Colorado Rockies outfielder and former Nationals shortstop Ian Desmond announced Monday night on Instagram that he'll be opting out of the 2020 MLB season.
In summary, Desmond said the COVID-19 pandemic made the season a risk not worth taking. But the thoughtful post, which touched on his days navigating youth baseball as a biracial kid and how Major League Baseball can do more to support underprivileged communities, went even deeper into how he plans to spend his time off.
"I'll be right here, at my old Little League, and I'm working with everyone involved to make sure we get Sarasota Youth Baseball back on track," Desmond wrote. "It's what I can do, in the scheme of so much. So, I am."
Desmond began the post by saying his coping mechanism of suppressing emotions was broken when he saw a white Minneapolis police officer, Derek Chauvin, kneel on the neck of a Black man, George Floyd.

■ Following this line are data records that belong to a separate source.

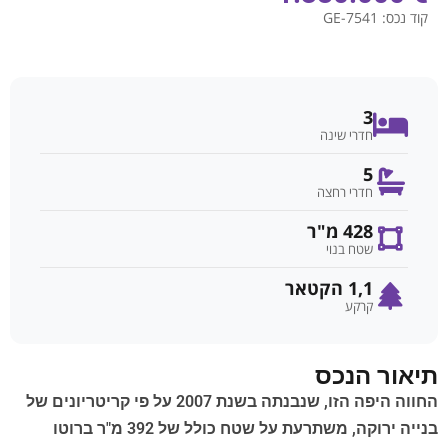
קוד נכס:
GE-7541
3
חדרי שינה
5
חדרי רחצה
428 מ"ר
שטח בנוי
1,1 הקטאר
קרקע
תיאור הנכס
החווה היפה הזו, שנבנתה בשנת 2007 על פי קריטריונים של
בנייה ירוקה, משתרעת על שטח כולל של 392 מ"ר ברוטו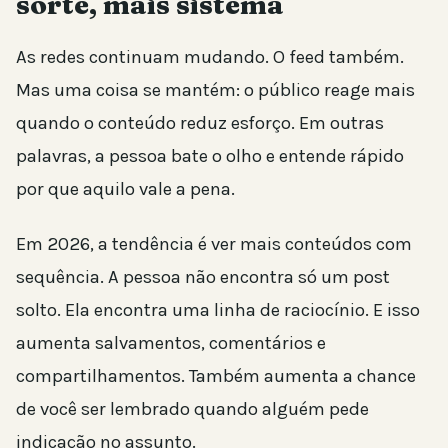
sorte, mais sistema
As redes continuam mudando. O feed também.
Mas uma coisa se mantém: o público reage mais
quando o conteúdo reduz esforço. Em outras
palavras, a pessoa bate o olho e entende rápido
por que aquilo vale a pena.
Em 2026, a tendência é ver mais conteúdos com
sequência. A pessoa não encontra só um post
solto. Ela encontra uma linha de raciocínio. E isso
aumenta salvamentos, comentários e
compartilhamentos. Também aumenta a chance
de você ser lembrado quando alguém pede
indicação no assunto.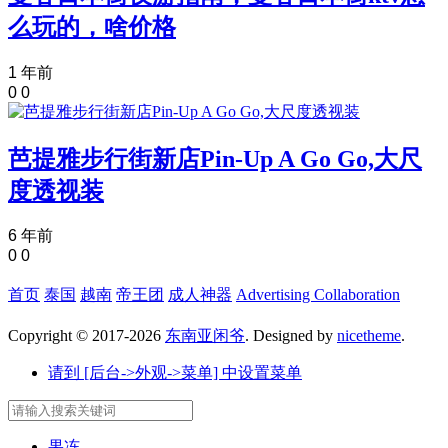
么玩的，啥价格
1 年前
0
0
芭提雅步行街新店Pin-Up A Go Go,大尺
度透视装
6 年前
0
0
首页
泰国
越南
帝王团
成人神器
Advertising Collaboration
Copyright © 2017-2026
东南亚闲爷
. Designed by
nicetheme
.
请到 [后台->外观->菜单] 中设置菜单
果冻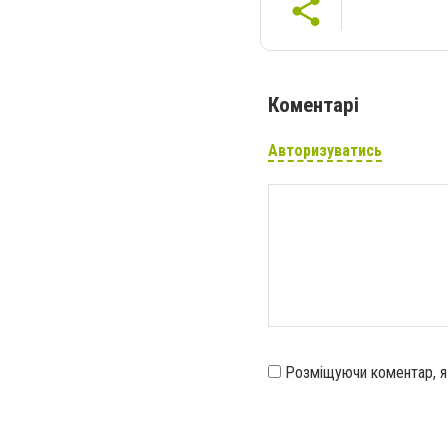
Коментарі
Авторизуватись
Розміщуючи коментар, 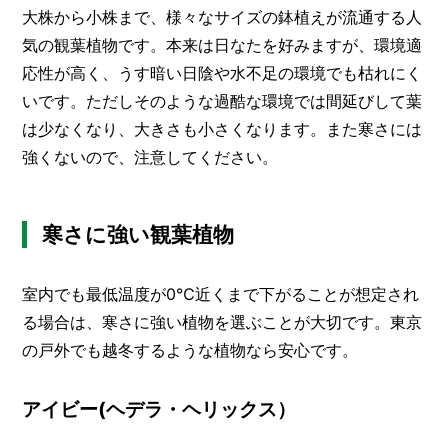
大株から小株まで、様々なサイズの鉢植えが流通する人
気の観葉植物です。本来は日なたを好みますが、環境適
応性が高く、うす暗い日陰や水不足の環境でも枯れにく
いです。ただしそのような過酷な環境では間延びして葉
は少なくなり、大きさも小さくなります。また寒さには
強くないので、注意してください。
寒さに強い観葉植物
室内でも最低温度が0℃近くまで下がることが想定され
る場合は、寒さに強い植物を選ぶことが大切です。東京
の戸外でも越冬するような植物なら安心です。
アイビー(ヘデラ・ヘリックス）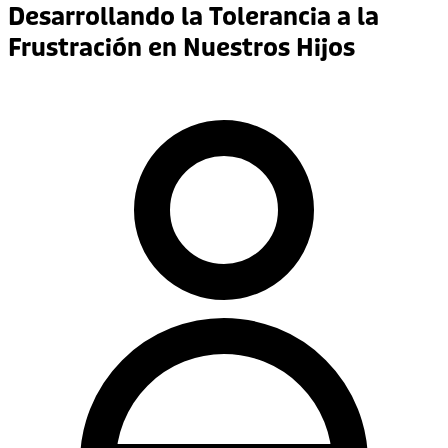
Desarrollando la Tolerancia a la
Frustración en Nuestros Hijos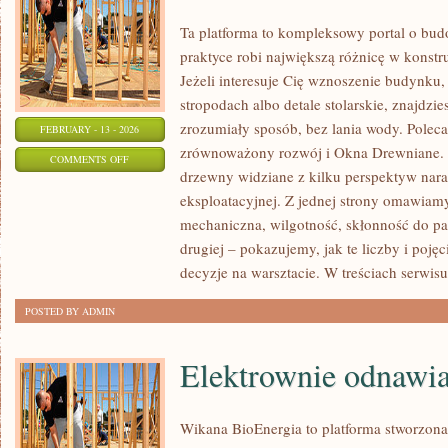
Ta platforma to kompleksowy portal o bu
praktyce robi największą różnicę w konst
Jeżeli interesuje Cię wznoszenie budynku, 
stropodach albo detale stolarskie, znajdzi
zrozumiały sposób, bez lania wody. Poleca
FEBRUARY - 13 - 2026
zrównoważony rozwój i Okna Drewniane. R
ON
COMMENTS OFF
drzewny widziane z kilku perspektyw naraz
TECHNOLOGIE
eksploatacyjnej. Z jednej strony omawiam
OBRÓBKI
mechaniczna, wilgotność, skłonność do pac
DREWNA
drugiej – pokazujemy, jak te liczby i pojęc
decyzje na warsztacie. W treściach serwisu
POSTED BY ADMIN
Elektrownie odnawia
Wikana BioEnergia to platforma stworzona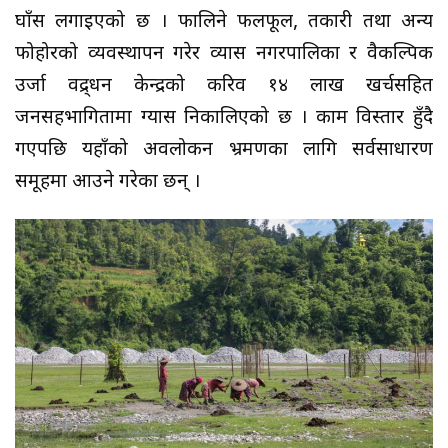
घाँस लगाइएको छ । फालिने फलफूल, तकारी तथा अन्य
फोहोरको व्यवस्थापन गरेर व्यास नगरपालिका र वैकल्पिक
उर्जा प्रवद्र्धन केन्द्रको करिव १४ लाख खर्चसहित
जनसहभागितामा ग्यास निकालिएको छ । काम विस्तार हुँदै
गएपछि यहाँको अवलोकन भ्रमणका लागि सर्वसाधारण
समूहमा आउने गरेका छन् ।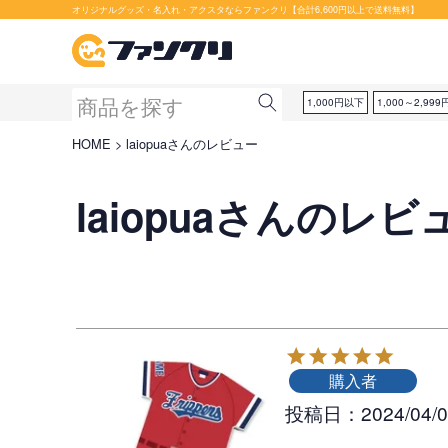
オリジナルグッズ・名入れ・アクスタならファンクリ【合計6,600円以上で送料無料】
1,000円以下
1,000～2,999
HOME
laiopuaさんのレビュー
laiopuaさんのレビ
購入者
投稿日
2024/04/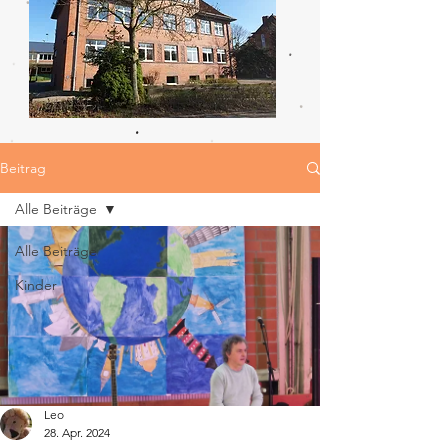
Beitrag
Alle Beiträge
Alle Beiträge
Kinder
Leo
28. Apr. 2024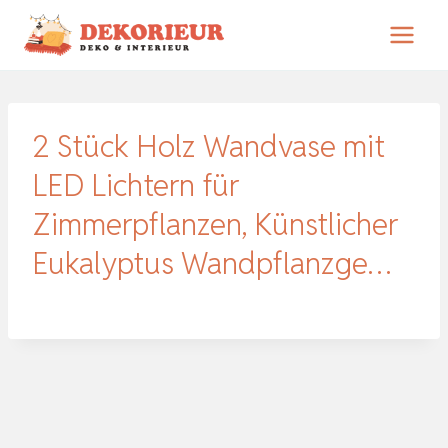
Zum
Inhalt
springen
2 Stück Holz Wandvase mit
LED Lichtern für
Zimmerpflanzen, Künstlicher
Eukalyptus Wandpflanzge…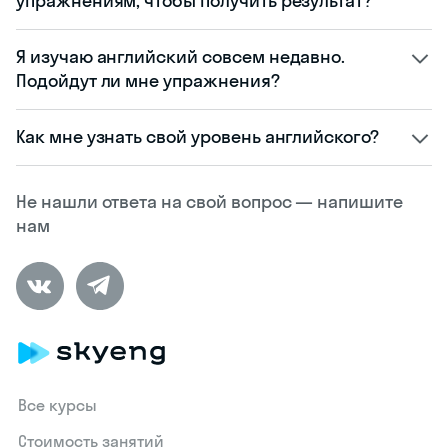
упражнениям, чтобы получить результат?
Я изучаю английский совсем недавно.
Подойдут ли мне упражнения?
Как мне узнать свой уровень английского?
Не нашли ответа на свой вопрос — напишите
нам
Все курсы
Стоимость занятий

He then explained how in the following days he visited the Little League fields in Sarasota that he once played on, how bad of shape they're in, and the different memories from his youth that came rushing back to him while walking the deserted grounds -- some not as good as others.
He remembered being dropped off for a tryout by a stepfather who never came back to get him. He remembered a coach noticing he was upset and hugging him to make him feel better. Then his thoughts took him to the moments when his high school teammates chanted "white power" before games.
"I had the most heartbreak and the most fulfillment right there on those fields -- in the same exact place," Desmond wrote. "I felt the hurt of racism, the loneliness of abandonment, and so many other emotions. But I also felt the triumph of success. The love of others. The support of a group of men pulling for each other and picking one another up as a team."
From there, he reflected on a 12-year-old Nationals Youth Baseball Academy player named Antwuan, who Desmond said could barely say his ABC's and couldn't read. With help of the program, Desmond said, Antwuan learned how to read and was progressing on the right track until he was killed at 18 years old in Washington.
"It's almost safe to say that the best years of his life came from that Academy... and yet the staff running it have to beg people to invest money and time," Desmond said. "How can that be? Why isn't there an academy like that in every single community? Why does Major League Baseball have to have a specific youth baseball affiliation with RBI? Why can't we support teaching the game to all kids -- but especially those in underprivileged communities? Why aren't accessible, affordable youth sports viewed as an essential opportunity to affect kids' development, as opposed to money-making propositions and recruiting chances?"
Desmond came to the conclusion that as America's pastime, baseball was failing at providing equal opportunities -- from the youth level to the major leagues. He cited a lack of focus by MLB on improving diversity: "We've got a minority issue from top down. One African American GM. Two African American managers. Less than 8% Black players. No Black majority team owners."
Desmond said he doesn't have the answers, but doing his part to contribute in his hometown is part of the reason he'll be sitting out the 2020 season. He said he'll also spend his time off to be with his pregnant wife and four young children who have questions about coronavirus and civil rights.